Wherever an image appears in the records, exclude it, and reproduce everything else exactly.
Start of Block
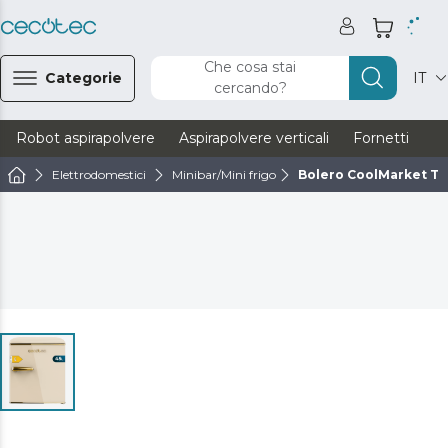
Che cosa stai
Categorie
IT
cercando?
Robot aspirapolvere
Aspirapolvere verticali
Fornetti
Ve
Elettrodomestici
Minibar/Mini frigo
Bolero CoolMarket TT 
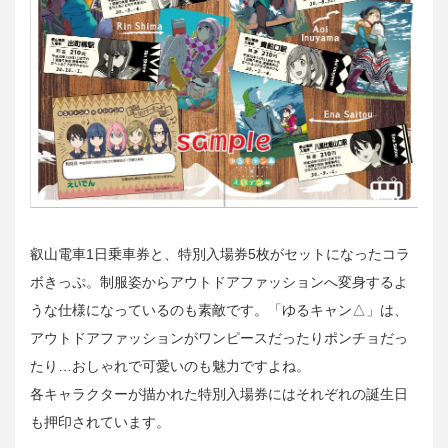
叡山電車1日乗車券と、特別入場券5枚がセットになったコラ
ボきっぷ。制服姿からアウトドアファッションへ変身するよ
うな仕様になっているのも素敵です。「ゆるキャン△」は、
アウトドアファッションがワンピースだったりポンチョだっ
たり…おしゃれで可愛いのも魅力ですよね。
各キャラクターが描かれた特別入場券にはそれぞれの誕生日
も押印されています。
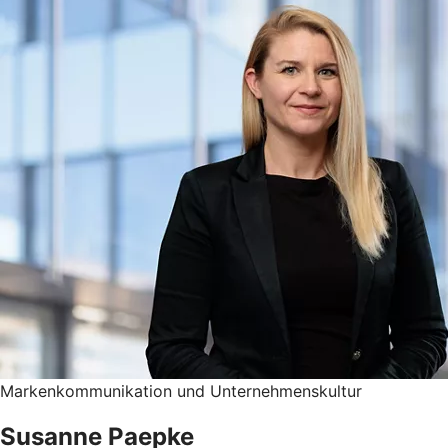
Markenkommunikation und Unternehmenskultur
Susanne Paepke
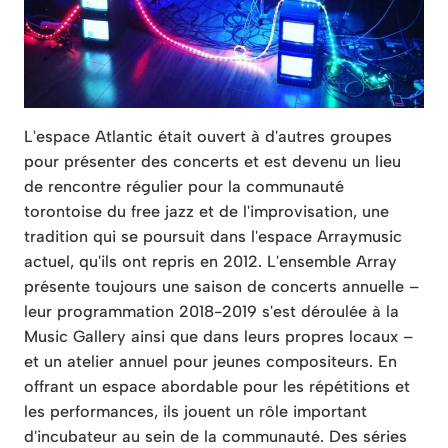
L'espace Atlantic était ouvert à d'autres groupes
pour présenter des concerts et est devenu un lieu
de rencontre régulier pour la communauté
torontoise du free jazz et de l'improvisation, une
tradition qui se poursuit dans l'espace Arraymusic
actuel, qu'ils ont repris en 2012. L'ensemble Array
présente toujours une saison de concerts annuelle –
leur programmation 2018-2019 s'est déroulée à la
Music Gallery ainsi que dans leurs propres locaux –
et un atelier annuel pour jeunes compositeurs. En
offrant un espace abordable pour les répétitions et
les performances, ils jouent un rôle important
d'incubateur au sein de la communauté. Des séries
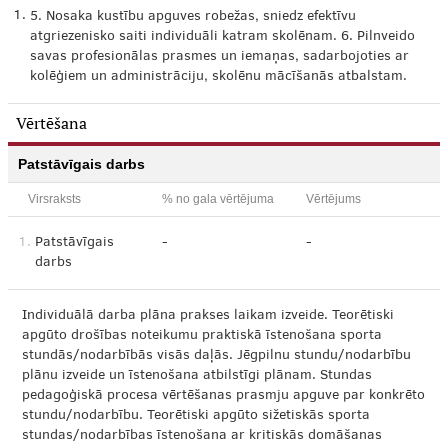
1.
5. Nosaka kustību apguves robežas, sniedz efektīvu
atgriezenisko saiti individuāli katram skolēnam. 6. Pilnveido
savas profesionālas prasmes un iemaņas, sadarbojoties ar
kolēģiem un administrāciju, skolēnu mācīšanās atbalstam.
Vērtēšana
Patstāvīgais darbs
Virsraksts
% no gala vērtējuma
Vērtējums
1.
Patstāvīgais
-
-
darbs
Individuālā darba plāna prakses laikam izveide. Teorētiski
apgūto drošības noteikumu praktiskā īstenošana sporta
stundās/nodarbībās visās daļās. Jēgpilnu stundu/nodarbību
plānu izveide un īstenošana atbilstīgi plānam. Stundas
pedagoģiskā procesa vērtēšanas prasmju apguve par konkrēto
stundu/nodarbību. Teorētiski apgūto sižetiskās sporta
stundas/nodarbības īstenošana ar kritiskās domāšanas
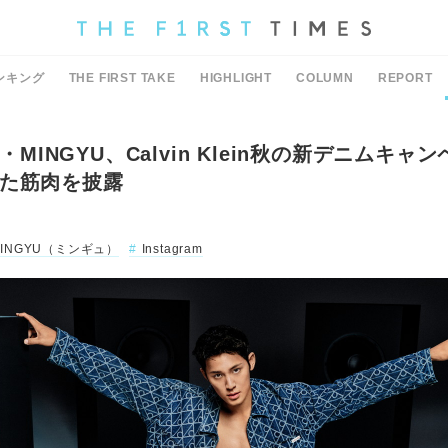
ンキング
THE FIRST TAKE
HIGHLIGHT
COLUMN
REPORT
N・MINGYU、Calvin Klein秋の新デニムキ
た筋肉を披露
MINGYU（ミンギュ）
Instagram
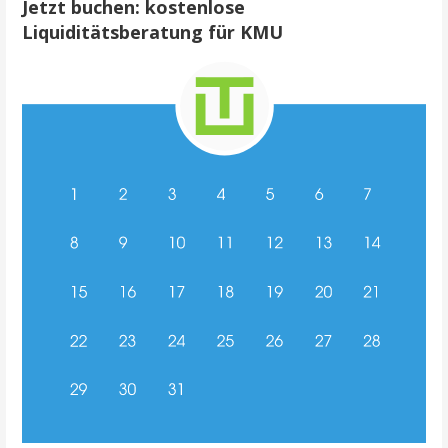
Jetzt buchen: kostenlose
Liquiditätsberatung für KMU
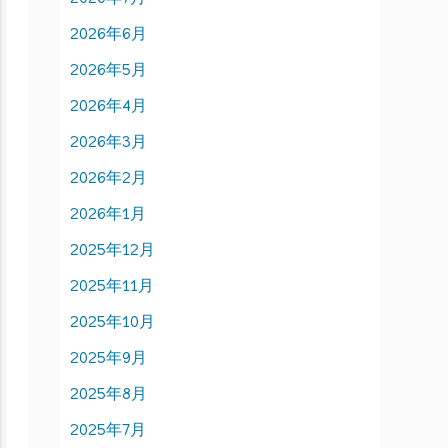
2026年6月
2026年5月
2026年4月
2026年3月
2026年2月
2026年1月
2025年12月
2025年11月
2025年10月
2025年9月
2025年8月
2025年7月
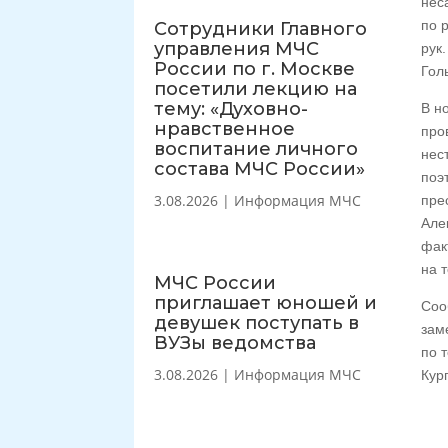
нес
по 
Сотрудники Главного
управления МЧС
рук
России по г. Москве
Гол
посетили лекцию на
тему: «Духовно-
В н
нравственное
про
воспитание личного
нес
состава МЧС России»
поэ
3.08.2026
|
Информация МЧС
пре
Але
фак
на 
МЧС России
приглашает юношей и
Соо
девушек поступать в
зам
ВУЗы ведомства
по 
3.08.2026
|
Информация МЧС
Кург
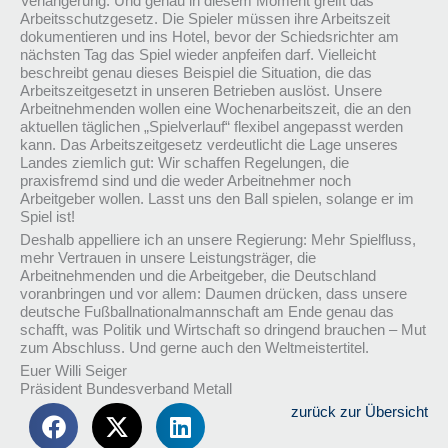
Verlängerung. Und genau in diesem Moment greift das
Arbeitsschutzgesetz. Die Spieler müssen ihre Arbeitszeit
dokumentieren und ins Hotel, bevor der Schiedsrichter am
nächsten Tag das Spiel wieder anpfeifen darf. Vielleicht
beschreibt genau dieses Beispiel die Situation, die das
Arbeitszeitgesetzt in unseren Betrieben auslöst. Unsere
Arbeitnehmenden wollen eine Wochenarbeitszeit, die an den
aktuellen täglichen „Spielverlauf“ flexibel angepasst werden
kann. Das Arbeitszeitgesetz verdeutlicht die Lage unseres
Landes ziemlich gut: Wir schaffen Regelungen, die
praxisfremd sind und die weder Arbeitnehmer noch
Arbeitgeber wollen. Lasst uns den Ball spielen, solange er im
Spiel ist!
Deshalb appelliere ich an unsere Regierung: Mehr Spielfluss,
mehr Vertrauen in unsere Leistungsträger, die
Arbeitnehmenden und die Arbeitgeber, die Deutschland
voranbringen und vor allem: Daumen drücken, dass unsere
deutsche Fußballnationalmannschaft am Ende genau das
schafft, was Politik und Wirtschaft so dringend brauchen – Mut
zum Abschluss. Und gerne auch den Weltmeistertitel.
Euer Willi Seiger
Präsident Bundesverband Metall
zurück zur Übersicht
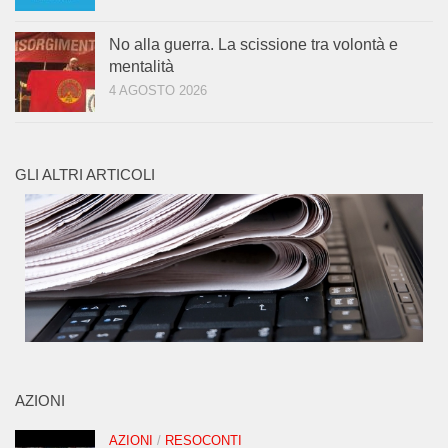
No alla guerra. La scissione tra volontà e
mentalità
4 AGOSTO 2026
GLI ALTRI ARTICOLI
AZIONI
AZIONI
/
RESOCONTI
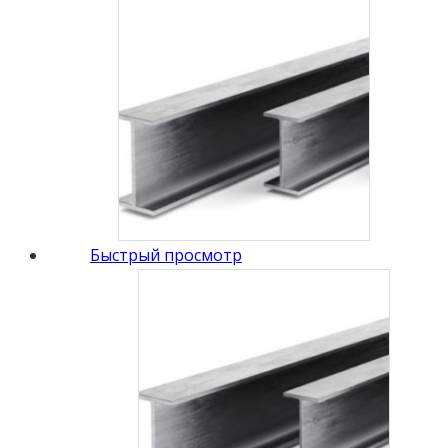
Быстрый просмотр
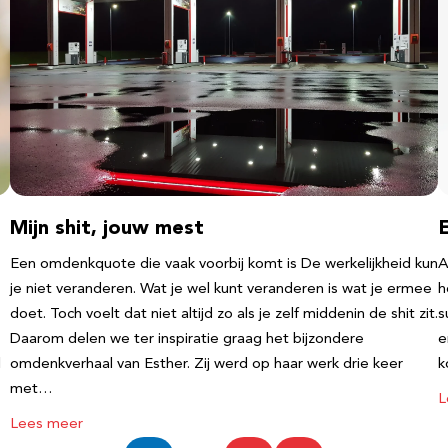
Mijn shit, jouw mest
Een omdenkquote die vaak voorbij komt is De werkelijkheid kun
A
je niet veranderen. Wat je wel kunt veranderen is wat je ermee
h
doet. Toch voelt dat niet altijd zo als je zelf middenin de shit zit.
s
Daarom delen we ter inspiratie graag het bijzondere
e
l
omdenkverhaal van Esther. Zij werd op haar werk drie keer
k
met…
L
Lees meer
End of Block
#### Answer space:
Che cosa stai
Categorie
IT
cercando?
Robot aspirapolvere
Aspirapolvere verticali
Fornetti
Ve
Elettrodomestici
Minibar/Mini frigo
Bolero CoolMarket TT 
叡山電車1日乗車券と、特別入場券5枚がセットになったコラ
ボきっぷ。制服姿からアウトドアファッションへ変身するよ
うな仕様になっているのも素敵です。「ゆるキャン△」は、
アウトドアファッションがワンピースだったりポンチョだっ
たり…おしゃれで可愛いのも魅力ですよね。
各キャラクターが描かれた特別入場券にはそれぞれの誕生日
も押印されています。
Markenkommunikation und Unternehmenskultur
Susanne Paepke
L'espace Atlantic était ouvert à d'autres groupes
pour présenter des concerts et est devenu un lieu
de rencontre régulier pour la communauté
torontoise du free jazz et de l'improvisation, une
tradition qui se poursuit dans l'espace Arraymusic
actuel, qu'ils ont repris en 2012. L'ensemble Array
présente toujours une saison de concerts annuelle –
leur programmation 2018-2019 s'est déroulée à la
Music Gallery ainsi que dans leurs propres locaux –
et un atelier annuel pour jeunes compositeurs. En
offrant un espace abordable pour les répétitions et
les performances, ils jouent un rôle important
d'incubateur au sein de la communauté. Des séries
1.
5. Nosaka kustību apguves robežas, sniedz efektīvu
atgriezenisko saiti individuāli katram skolēnam. 6. Pilnveido
savas profesionālas prasmes un iemaņas, sadarbojoties ar
kolēģiem un administrāciju, skolēnu mācīšanās atbalstam.
Vērtēšana
Patstāvīgais darbs
Virsraksts
% no gala vērtējuma
Vērtējums
1.
Patstāvīgais
-
-
darbs
Individuālā darba plāna prakses laikam izveide. Teorētiski
apgūto drošības noteikumu praktiskā īstenošana sporta
stundās/nodarbībās visās daļās. Jēgpilnu stundu/nodarbību
plānu izveide un īstenošana atbilstīgi plānam. Stundas
pedagoģiskā procesa vērtēšanas prasmju apguve par konkrēto
stundu/nodarbību. Teorētiski apgūto sižetiskās sporta
stundas/nodarbības īstenošana ar kritiskās domāšanas
ンキング
THE FIRST TAKE
HIGHLIGHT
COLUMN
REPORT
N・MINGYU、Calvin Klein秋の新デニムキ
た筋肉を披露
MINGYU（ミンギュ）
Instagram
Jetzt buchen: kostenlose
Liquiditätsberatung für KMU
2026年6月
2026年5月
2026年4月
2026年3月
2026年2月
2026年1月
2025年12月
2025年11月
2025年10月
2025年9月
2025年8月
2025年7月
нес
по 
Сотрудники Главного
управления МЧС
рук
России по г. Москве
Гол
посетили лекцию на
тему: «Духовно-
В н
нравственное
про
воспитание личного
нес
состава МЧС России»
поэ
3.08.2026
|
Информация МЧС
пре
Але
фак
на 
МЧС России
приглашает юношей и
Соо
девушек поступать в
зам
ВУЗы ведомства
по 
3.08.2026
|
Информация МЧС
Кург
Verlängerung. Und genau in diesem Moment greift das
Arbeitsschutzgesetz. Die Spieler müssen ihre Arbeitszeit
dokumentieren und ins Hotel, bevor der Schiedsrichter am
nächsten Tag das Spiel wieder anpfeifen darf. Vielleicht
beschreibt genau dieses Beispiel die Situation, die das
Arbeitszeitgesetzt in unseren Betrieben auslöst. Unsere
Arbeitnehmenden wollen eine Wochenarbeitszeit, die an den
aktuellen täglichen „Spielverlauf“ flexibel angepasst werden
kann. Das Arbeitszeitgesetz verdeutlicht die Lage unseres
Landes ziemlich gut: Wir schaffen Regelungen, die
praxisfremd sind und die weder Arbeitnehmer noch
Arbeitgeber wollen. Lasst uns den Ball spielen, solange er im
Spiel ist!
Deshalb appelliere ich an unsere Regierung: Mehr Spielfluss,
mehr Vertrauen in unsere Leistungsträger, die
Arbeitnehmenden und die Arbeitgeber, die Deutschland
voranbringen und vor allem: Daumen drücken, dass unsere
deutsche Fußballnationalmannschaft am Ende genau das
schafft, was Politik und Wirtschaft so dringend brauchen – Mut
zum Abschluss. Und gerne auch den Weltmeistertitel.
Euer Willi Seiger
Präsident Bundesverband Metall
zurück zur Übersicht
No alla guerra. La scissione tra volontà e
mentalità
4 AGOSTO 2026
GLI ALTRI ARTICOLI
AZIONI
AZIONI
/
RESOCONTI
Быстрый просмотр
Mijn shit, jouw mest
Een omdenkquote die vaak voorbij komt is De werkelijkheid kun
A
je niet veranderen. Wat je wel kunt veranderen is wat je ermee
h
doet. Toch voelt dat niet altijd zo als je zelf middenin de shit zit.
s
Daarom delen we ter inspiratie graag het bijzondere
e
l
omdenkverhaal van Esther. Zij werd op haar werk drie keer
k
met…
L
Lees meer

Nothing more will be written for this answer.